**TASK OBJECTIVE**
Among the records that follow, set down only the lines from the one containing "personenbezogenen Daten entscheidet." to the one containing "Sanayi ve Güvenlik", both included, exactly.

(Records drawn from a dataset)
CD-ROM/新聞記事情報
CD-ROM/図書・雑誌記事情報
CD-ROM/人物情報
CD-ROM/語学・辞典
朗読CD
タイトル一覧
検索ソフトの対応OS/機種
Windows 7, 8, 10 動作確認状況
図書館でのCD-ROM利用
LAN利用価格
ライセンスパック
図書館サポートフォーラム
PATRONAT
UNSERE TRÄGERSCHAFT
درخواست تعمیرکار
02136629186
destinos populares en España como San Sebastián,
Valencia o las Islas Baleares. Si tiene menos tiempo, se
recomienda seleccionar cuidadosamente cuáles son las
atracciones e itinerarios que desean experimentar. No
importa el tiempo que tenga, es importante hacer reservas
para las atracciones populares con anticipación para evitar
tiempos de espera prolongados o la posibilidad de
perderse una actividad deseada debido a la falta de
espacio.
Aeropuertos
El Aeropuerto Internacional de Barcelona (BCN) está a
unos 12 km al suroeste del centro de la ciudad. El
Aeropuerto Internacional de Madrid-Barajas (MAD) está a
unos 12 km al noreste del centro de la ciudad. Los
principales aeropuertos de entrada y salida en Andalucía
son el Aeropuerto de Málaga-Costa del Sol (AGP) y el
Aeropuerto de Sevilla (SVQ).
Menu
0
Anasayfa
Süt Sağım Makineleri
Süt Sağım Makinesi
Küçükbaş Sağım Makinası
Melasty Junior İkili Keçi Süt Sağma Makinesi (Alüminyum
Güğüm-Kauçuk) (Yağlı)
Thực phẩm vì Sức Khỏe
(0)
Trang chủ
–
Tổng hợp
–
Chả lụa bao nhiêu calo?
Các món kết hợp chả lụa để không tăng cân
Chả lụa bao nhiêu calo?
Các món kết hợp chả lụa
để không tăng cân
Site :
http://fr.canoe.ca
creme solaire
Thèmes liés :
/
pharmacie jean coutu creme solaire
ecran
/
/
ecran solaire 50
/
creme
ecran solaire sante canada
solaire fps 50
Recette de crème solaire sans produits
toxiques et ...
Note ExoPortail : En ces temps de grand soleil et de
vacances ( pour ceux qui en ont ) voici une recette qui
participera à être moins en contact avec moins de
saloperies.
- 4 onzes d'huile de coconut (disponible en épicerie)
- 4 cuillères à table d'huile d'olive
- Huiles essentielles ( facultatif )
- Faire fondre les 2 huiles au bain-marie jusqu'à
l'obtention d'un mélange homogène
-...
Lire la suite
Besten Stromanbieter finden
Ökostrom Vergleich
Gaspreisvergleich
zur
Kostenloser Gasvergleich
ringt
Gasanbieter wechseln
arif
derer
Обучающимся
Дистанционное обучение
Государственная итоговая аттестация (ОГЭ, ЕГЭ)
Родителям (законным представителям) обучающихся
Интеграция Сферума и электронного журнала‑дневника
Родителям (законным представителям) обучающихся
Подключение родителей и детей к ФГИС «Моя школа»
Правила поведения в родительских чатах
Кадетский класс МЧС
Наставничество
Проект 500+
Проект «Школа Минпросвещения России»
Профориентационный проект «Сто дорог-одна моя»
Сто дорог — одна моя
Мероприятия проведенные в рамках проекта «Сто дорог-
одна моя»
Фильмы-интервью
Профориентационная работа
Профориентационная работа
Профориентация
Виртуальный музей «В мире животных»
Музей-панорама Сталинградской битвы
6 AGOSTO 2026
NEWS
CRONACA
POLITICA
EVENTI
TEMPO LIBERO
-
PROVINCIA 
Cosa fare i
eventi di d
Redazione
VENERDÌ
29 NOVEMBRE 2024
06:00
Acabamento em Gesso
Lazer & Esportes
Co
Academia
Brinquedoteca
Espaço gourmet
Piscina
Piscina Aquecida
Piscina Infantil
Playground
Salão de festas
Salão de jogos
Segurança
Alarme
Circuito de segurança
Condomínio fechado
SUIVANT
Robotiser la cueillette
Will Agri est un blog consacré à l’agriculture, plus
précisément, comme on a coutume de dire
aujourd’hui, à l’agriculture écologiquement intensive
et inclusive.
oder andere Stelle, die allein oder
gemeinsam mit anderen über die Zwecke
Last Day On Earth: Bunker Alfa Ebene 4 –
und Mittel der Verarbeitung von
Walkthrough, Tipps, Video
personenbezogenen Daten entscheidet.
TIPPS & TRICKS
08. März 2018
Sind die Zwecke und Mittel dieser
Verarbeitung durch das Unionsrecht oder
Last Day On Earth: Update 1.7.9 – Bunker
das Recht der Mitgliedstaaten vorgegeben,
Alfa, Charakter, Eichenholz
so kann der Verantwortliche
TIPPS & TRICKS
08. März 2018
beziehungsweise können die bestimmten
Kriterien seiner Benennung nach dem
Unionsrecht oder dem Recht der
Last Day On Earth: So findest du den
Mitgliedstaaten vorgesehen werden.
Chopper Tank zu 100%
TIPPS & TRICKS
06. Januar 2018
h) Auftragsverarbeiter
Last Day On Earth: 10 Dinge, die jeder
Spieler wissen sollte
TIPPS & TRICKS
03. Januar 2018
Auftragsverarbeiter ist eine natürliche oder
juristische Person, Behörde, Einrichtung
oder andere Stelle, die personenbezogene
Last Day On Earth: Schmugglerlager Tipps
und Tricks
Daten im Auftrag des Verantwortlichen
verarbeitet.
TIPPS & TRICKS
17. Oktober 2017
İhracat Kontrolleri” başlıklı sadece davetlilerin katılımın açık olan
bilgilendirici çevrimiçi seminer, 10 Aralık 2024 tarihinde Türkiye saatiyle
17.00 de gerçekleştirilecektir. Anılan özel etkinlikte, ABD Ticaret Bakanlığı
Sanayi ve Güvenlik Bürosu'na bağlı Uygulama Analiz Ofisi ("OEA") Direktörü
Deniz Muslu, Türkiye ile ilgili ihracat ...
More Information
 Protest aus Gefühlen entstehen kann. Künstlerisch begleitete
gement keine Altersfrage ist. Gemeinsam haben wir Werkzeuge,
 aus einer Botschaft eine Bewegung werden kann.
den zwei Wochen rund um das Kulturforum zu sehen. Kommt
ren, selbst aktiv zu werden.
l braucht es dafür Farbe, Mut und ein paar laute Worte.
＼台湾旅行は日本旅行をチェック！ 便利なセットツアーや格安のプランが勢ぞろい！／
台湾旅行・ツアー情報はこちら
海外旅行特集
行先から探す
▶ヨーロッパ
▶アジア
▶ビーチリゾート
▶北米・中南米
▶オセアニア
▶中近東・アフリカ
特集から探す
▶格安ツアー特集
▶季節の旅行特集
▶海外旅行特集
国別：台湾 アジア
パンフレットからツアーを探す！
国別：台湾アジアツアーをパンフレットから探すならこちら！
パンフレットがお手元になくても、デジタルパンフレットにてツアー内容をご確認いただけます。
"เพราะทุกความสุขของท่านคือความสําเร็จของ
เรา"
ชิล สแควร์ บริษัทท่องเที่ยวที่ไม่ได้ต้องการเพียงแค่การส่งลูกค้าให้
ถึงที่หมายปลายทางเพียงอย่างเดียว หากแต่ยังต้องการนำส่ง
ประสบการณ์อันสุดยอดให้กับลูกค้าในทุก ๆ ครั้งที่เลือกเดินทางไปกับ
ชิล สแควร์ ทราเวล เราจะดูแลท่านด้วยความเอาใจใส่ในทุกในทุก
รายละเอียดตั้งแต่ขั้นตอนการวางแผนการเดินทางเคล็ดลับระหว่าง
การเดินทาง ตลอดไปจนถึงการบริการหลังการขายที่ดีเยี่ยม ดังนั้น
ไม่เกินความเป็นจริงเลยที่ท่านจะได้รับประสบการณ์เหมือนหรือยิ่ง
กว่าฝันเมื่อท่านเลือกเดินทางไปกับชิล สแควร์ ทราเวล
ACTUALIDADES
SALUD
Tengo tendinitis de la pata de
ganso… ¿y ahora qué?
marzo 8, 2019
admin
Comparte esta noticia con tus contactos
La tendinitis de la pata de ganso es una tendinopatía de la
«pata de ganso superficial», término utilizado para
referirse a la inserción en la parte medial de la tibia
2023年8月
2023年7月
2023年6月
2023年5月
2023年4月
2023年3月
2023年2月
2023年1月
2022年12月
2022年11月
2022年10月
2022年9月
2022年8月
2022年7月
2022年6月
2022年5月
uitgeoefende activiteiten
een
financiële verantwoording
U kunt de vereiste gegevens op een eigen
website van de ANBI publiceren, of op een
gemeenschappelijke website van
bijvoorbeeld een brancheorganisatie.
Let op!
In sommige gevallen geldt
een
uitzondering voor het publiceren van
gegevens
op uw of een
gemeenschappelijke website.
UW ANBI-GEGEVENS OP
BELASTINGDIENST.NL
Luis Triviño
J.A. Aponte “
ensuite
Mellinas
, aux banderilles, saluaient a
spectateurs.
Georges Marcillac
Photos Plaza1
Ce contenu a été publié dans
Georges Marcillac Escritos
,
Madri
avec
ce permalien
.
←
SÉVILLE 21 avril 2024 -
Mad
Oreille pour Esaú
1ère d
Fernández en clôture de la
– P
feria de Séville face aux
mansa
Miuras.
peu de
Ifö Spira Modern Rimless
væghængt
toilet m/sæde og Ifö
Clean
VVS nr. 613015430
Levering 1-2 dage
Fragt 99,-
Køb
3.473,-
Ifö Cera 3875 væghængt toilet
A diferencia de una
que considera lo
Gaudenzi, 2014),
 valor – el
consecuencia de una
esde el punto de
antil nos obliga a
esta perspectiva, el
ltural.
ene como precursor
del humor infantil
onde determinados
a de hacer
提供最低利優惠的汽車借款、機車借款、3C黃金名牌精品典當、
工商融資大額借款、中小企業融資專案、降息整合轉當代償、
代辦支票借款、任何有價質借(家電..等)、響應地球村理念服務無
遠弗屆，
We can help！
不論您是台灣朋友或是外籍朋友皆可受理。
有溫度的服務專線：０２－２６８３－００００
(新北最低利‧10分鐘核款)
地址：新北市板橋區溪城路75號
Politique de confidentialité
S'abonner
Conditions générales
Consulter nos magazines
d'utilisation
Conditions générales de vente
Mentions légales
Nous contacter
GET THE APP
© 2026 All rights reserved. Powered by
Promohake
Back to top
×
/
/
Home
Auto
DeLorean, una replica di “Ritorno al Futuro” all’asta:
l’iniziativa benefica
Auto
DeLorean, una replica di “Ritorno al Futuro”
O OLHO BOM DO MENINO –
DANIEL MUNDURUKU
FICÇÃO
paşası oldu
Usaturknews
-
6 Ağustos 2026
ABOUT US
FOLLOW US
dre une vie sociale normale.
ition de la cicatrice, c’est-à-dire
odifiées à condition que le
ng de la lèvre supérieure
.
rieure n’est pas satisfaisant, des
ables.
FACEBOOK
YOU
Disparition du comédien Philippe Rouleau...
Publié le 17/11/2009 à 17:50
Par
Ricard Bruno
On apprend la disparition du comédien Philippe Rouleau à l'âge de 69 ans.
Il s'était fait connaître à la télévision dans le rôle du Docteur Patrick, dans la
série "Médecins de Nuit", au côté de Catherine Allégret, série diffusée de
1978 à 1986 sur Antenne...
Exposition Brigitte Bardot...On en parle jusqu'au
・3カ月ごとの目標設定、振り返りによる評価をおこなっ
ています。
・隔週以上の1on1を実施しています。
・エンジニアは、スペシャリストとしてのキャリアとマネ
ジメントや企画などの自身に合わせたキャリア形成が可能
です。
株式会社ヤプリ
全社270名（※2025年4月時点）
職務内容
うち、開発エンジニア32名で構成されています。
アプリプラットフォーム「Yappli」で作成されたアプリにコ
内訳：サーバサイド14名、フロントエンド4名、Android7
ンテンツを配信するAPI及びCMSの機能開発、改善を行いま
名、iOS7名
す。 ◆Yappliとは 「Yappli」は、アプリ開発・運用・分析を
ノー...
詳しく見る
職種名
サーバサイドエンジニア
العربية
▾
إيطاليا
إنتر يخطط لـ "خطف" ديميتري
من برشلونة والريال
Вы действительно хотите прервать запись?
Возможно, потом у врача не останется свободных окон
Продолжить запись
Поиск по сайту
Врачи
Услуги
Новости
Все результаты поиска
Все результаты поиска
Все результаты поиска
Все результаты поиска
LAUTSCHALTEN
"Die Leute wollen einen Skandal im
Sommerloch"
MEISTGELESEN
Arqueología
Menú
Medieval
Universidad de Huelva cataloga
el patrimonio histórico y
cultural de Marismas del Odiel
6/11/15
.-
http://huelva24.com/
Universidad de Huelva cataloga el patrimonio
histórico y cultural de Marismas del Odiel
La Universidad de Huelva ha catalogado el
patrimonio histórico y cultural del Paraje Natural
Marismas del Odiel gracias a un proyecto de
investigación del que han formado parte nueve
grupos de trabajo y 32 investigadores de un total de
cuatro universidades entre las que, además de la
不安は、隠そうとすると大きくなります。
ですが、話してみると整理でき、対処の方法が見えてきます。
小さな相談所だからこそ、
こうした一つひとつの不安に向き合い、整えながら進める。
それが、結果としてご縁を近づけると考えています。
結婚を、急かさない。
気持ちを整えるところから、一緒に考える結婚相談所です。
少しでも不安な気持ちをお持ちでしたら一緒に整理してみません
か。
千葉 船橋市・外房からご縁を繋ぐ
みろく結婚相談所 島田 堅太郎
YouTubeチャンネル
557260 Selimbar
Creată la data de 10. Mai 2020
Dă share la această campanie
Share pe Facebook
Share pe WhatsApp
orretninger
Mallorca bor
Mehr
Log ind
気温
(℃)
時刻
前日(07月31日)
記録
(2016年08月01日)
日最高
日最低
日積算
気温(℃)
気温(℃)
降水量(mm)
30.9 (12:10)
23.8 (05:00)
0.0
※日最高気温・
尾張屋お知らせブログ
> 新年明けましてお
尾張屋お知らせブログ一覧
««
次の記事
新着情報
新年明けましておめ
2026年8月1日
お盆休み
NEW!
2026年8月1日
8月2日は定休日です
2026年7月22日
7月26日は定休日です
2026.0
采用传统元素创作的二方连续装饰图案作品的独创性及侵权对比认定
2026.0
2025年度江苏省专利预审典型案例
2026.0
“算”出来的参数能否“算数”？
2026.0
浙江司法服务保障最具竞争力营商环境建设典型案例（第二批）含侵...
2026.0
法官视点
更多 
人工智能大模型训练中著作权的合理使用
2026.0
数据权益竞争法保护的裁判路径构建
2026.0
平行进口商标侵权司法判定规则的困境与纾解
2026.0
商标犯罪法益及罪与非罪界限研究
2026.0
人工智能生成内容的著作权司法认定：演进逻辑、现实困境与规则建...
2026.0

**OUTPUT**
personenbezogenen Daten entscheidet.
TIPPS & TRICKS
08. März 2018
Sind die Zwecke und Mittel dieser
Verarbeitung durch das Unionsrecht oder
Last Day On Earth: Update 1.7.9 – Bunker
das Recht der Mitgliedstaaten vorgegeben,
Alfa, Charakter, Eichenholz
so kann der Verantwortliche
TIPPS & TRICKS
08. März 2018
beziehungsweise können die bestimmten
Kriterien seiner Benennung nach dem
Unionsrecht oder dem Recht der
Last Day On Earth: So findest du den
Mitgliedstaaten vorgesehen werden.
Chopper Tank zu 100%
TIPPS & TRICKS
06. Januar 2018
h) Auftragsverarbeiter
Last Day On Earth: 10 Dinge, die jeder
Spieler wissen sollte
TIPPS & TRICKS
03. Januar 2018
Auftragsverarbeiter ist eine natürliche oder
juristische Person, Behörde, Einrichtung
oder andere Stelle, die personenbezogene
Last Day On Earth: Schmugglerlager Tipps
und Tricks
Daten im Auftrag des Verantwortlichen
verarbeitet.
TIPPS & TRICKS
17. Oktober 2017
İhracat Kontrolleri” başlıklı sadece davetlilerin katılımın açık olan
bilgilendirici çevrimiçi seminer, 10 Aralık 2024 tarihinde Türkiye saatiyle
17.00 de gerçekleştirilecektir. Anılan özel etkinlikte, ABD Ticaret Bakanlığı
Sanayi ve Güvenlik Bürosu'na bağlı Uygulama Analiz Ofisi ("OEA") Direktörü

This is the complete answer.